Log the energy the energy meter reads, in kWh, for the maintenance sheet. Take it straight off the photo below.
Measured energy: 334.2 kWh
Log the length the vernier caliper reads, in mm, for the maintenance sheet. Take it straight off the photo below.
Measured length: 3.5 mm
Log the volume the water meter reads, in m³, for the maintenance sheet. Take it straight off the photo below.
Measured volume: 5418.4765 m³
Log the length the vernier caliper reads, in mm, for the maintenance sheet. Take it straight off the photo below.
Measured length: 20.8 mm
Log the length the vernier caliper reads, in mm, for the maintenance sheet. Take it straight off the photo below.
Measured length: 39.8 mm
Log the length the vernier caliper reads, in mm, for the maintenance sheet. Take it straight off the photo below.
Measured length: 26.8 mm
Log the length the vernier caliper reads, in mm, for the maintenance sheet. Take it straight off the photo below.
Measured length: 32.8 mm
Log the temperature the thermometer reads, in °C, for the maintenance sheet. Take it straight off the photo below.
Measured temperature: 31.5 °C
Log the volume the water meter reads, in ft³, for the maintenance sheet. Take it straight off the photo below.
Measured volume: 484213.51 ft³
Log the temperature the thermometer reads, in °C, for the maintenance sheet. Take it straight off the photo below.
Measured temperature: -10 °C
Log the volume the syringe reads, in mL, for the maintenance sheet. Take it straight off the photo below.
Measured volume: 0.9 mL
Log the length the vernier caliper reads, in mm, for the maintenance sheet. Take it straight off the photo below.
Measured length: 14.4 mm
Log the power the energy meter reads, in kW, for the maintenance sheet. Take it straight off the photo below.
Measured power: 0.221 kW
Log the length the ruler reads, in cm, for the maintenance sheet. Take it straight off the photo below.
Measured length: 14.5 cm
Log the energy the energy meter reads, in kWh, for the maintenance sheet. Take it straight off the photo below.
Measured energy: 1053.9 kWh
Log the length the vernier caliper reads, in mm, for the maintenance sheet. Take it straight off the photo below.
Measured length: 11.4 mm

- - - - -

Reproduce verbatim the entries above, from the first line through the line containing "Measured length: 20.8 mm", with both ends included.

RESPONSE TO THIS EXERCISE:
Log the energy the energy meter reads, in kWh, for the maintenance sheet. Take it straight off the photo below.
Measured energy: 334.2 kWh
Log the length the vernier caliper reads, in mm, for the maintenance sheet. Take it straight off the photo below.
Measured length: 3.5 mm
Log the volume the water meter reads, in m³, for the maintenance sheet. Take it straight off the photo below.
Measured volume: 5418.4765 m³
Log the length the vernier caliper reads, in mm, for the maintenance sheet. Take it straight off the photo below.
Measured length: 20.8 mm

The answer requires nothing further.